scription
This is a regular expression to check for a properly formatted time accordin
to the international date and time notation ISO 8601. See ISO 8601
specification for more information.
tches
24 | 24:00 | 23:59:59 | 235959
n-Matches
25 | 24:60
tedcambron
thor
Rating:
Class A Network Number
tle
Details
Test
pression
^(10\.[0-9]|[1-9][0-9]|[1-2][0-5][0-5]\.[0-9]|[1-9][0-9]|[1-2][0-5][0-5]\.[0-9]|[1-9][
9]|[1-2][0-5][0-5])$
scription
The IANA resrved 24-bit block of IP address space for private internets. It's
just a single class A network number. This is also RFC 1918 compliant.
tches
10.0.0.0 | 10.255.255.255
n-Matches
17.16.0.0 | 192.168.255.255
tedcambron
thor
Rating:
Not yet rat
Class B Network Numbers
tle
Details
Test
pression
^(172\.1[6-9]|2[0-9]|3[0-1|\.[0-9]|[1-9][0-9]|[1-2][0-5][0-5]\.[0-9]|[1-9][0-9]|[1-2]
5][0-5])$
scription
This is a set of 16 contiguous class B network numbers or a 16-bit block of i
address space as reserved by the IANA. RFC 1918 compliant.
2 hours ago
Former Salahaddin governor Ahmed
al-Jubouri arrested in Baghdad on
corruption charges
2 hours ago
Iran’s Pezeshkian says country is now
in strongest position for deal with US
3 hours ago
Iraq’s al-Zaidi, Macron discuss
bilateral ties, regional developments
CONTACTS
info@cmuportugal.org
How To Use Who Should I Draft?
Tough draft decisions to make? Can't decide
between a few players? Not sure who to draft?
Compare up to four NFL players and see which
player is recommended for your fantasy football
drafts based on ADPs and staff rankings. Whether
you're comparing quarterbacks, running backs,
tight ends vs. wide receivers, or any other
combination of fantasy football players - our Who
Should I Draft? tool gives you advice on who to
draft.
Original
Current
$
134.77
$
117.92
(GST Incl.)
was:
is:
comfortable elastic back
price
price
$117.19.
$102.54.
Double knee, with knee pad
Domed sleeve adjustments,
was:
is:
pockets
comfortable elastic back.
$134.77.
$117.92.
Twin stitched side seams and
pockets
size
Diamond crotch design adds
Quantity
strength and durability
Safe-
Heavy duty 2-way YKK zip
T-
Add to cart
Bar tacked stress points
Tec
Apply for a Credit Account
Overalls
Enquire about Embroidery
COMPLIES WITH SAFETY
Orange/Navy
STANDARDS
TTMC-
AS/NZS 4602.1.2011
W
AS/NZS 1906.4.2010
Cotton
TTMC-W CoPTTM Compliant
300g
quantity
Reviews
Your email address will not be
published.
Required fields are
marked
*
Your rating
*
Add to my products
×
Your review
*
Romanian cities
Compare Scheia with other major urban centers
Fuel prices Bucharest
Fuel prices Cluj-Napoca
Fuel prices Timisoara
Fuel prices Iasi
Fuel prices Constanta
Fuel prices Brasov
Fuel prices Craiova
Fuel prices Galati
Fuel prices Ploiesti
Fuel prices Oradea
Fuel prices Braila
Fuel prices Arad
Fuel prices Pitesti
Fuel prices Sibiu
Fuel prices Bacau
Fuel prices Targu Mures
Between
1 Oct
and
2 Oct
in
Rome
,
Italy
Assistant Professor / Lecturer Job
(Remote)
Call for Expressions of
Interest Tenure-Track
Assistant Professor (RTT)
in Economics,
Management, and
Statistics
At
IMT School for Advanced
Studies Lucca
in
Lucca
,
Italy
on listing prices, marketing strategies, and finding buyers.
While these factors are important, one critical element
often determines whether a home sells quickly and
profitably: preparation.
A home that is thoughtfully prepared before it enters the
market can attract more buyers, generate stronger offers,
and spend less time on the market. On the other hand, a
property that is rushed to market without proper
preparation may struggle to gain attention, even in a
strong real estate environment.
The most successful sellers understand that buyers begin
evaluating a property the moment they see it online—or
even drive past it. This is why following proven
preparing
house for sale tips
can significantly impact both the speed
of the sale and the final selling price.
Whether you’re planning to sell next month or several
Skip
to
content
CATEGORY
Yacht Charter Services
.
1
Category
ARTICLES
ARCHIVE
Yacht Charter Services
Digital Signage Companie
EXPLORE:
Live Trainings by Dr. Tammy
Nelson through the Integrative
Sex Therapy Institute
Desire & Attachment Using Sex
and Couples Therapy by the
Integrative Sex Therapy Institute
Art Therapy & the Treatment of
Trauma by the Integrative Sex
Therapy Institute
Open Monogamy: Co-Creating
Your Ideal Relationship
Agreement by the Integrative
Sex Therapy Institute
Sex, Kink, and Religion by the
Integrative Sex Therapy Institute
- - - - -
▸ Required action
The lines to copy are those in the listing that contain the word "property".

▸ Answer to this exercise
property that is rushed to market without proper
evaluating a property the moment they see it online—or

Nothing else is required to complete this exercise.